## Activity
Transcribe, word for word and without additions, each line below from the one containing "Use SADP, a" through the one containing "Search online devices", both ends included.

## Task data
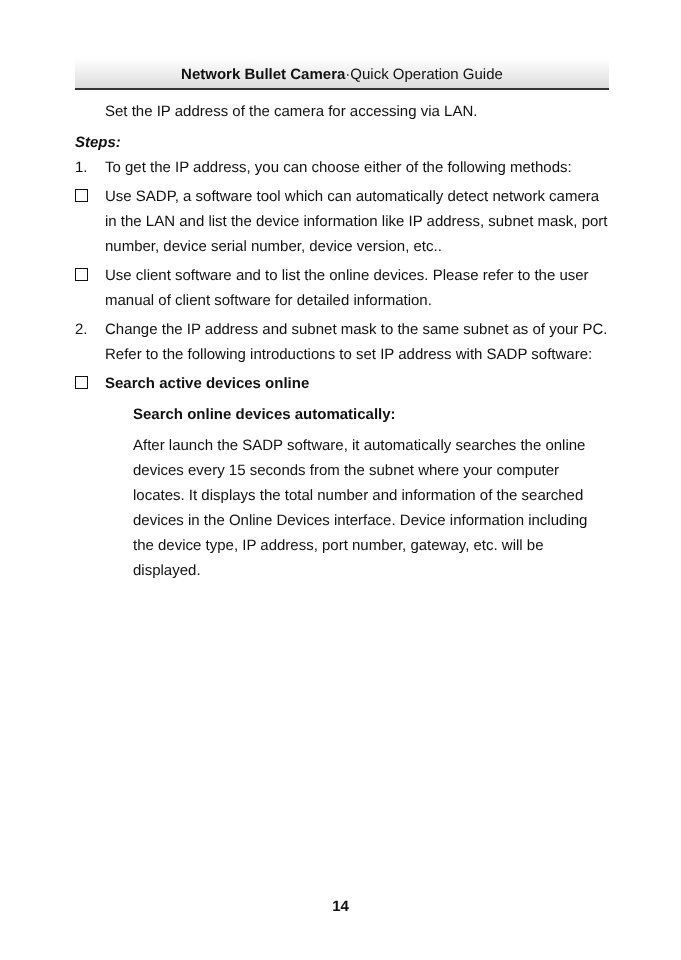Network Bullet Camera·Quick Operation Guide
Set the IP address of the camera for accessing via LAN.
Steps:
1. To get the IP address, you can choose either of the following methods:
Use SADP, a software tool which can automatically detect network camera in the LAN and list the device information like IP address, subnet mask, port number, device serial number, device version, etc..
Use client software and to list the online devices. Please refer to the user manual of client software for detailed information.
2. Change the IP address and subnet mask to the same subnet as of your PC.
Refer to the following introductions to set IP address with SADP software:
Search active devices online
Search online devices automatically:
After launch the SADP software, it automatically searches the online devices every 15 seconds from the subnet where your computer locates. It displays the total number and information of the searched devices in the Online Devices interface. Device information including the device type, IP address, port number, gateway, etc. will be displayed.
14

...

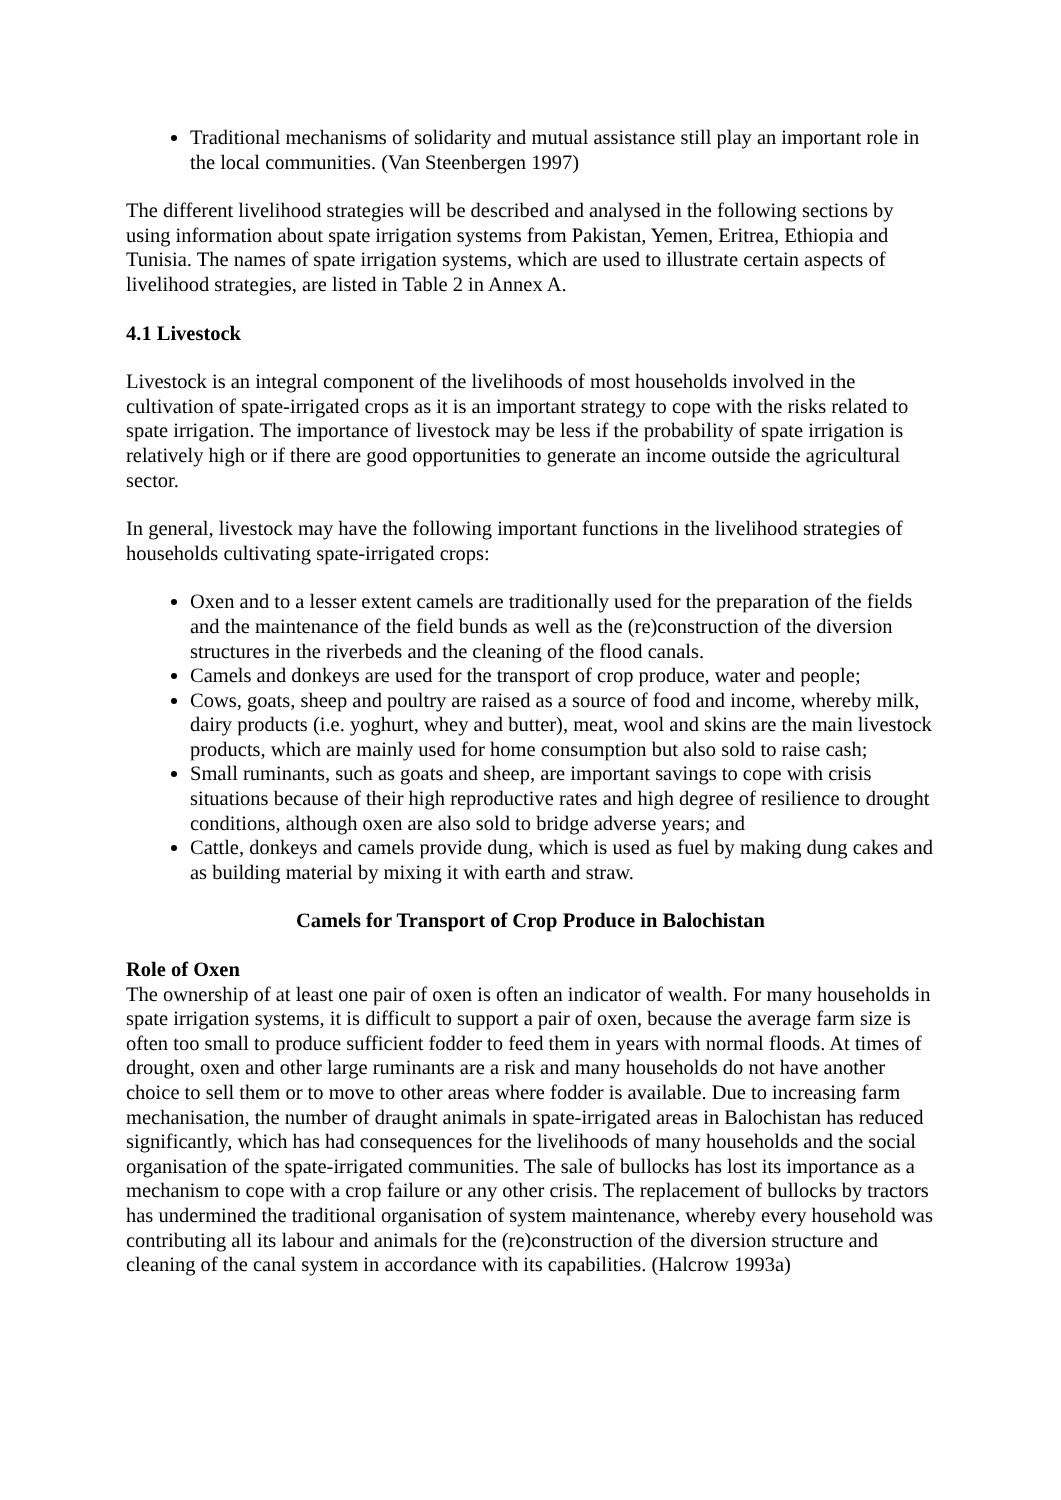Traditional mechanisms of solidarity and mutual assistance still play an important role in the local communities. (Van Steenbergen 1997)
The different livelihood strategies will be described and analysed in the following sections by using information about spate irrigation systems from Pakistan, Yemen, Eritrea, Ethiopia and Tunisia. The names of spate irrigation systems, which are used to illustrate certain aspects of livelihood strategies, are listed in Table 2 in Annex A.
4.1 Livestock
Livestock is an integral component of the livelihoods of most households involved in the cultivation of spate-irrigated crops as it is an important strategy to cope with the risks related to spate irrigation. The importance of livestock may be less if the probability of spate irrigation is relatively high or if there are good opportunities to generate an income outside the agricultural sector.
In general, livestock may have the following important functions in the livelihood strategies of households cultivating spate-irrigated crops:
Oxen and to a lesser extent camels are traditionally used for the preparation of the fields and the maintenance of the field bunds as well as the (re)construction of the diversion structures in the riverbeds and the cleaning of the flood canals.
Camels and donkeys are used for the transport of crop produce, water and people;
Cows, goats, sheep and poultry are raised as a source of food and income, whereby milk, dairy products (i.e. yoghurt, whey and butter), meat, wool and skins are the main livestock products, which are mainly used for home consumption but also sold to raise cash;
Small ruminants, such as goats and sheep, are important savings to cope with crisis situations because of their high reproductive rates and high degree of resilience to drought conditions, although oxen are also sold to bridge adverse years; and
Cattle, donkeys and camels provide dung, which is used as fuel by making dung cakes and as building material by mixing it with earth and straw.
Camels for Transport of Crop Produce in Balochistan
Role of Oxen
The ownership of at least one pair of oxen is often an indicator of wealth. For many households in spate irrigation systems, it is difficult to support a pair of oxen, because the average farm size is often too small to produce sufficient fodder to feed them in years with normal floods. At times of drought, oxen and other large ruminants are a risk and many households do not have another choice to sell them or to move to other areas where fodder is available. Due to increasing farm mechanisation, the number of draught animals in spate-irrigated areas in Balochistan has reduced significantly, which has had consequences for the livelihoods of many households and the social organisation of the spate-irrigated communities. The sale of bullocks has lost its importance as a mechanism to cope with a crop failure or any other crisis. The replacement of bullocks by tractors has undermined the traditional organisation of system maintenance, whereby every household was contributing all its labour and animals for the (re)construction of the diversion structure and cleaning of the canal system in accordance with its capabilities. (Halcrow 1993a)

## Answer
Use SADP, a software tool which can automatically detect network camera in the LAN and list the device information like IP address, subnet mask, port number, device serial number, device version, etc..
Use client software and to list the online devices. Please refer to the user manual of client software for detailed information.
2. Change the IP address and subnet mask to the same subnet as of your PC.
Refer to the following introductions to set IP address with SADP software:
Search active devices online
Search online devices automatically:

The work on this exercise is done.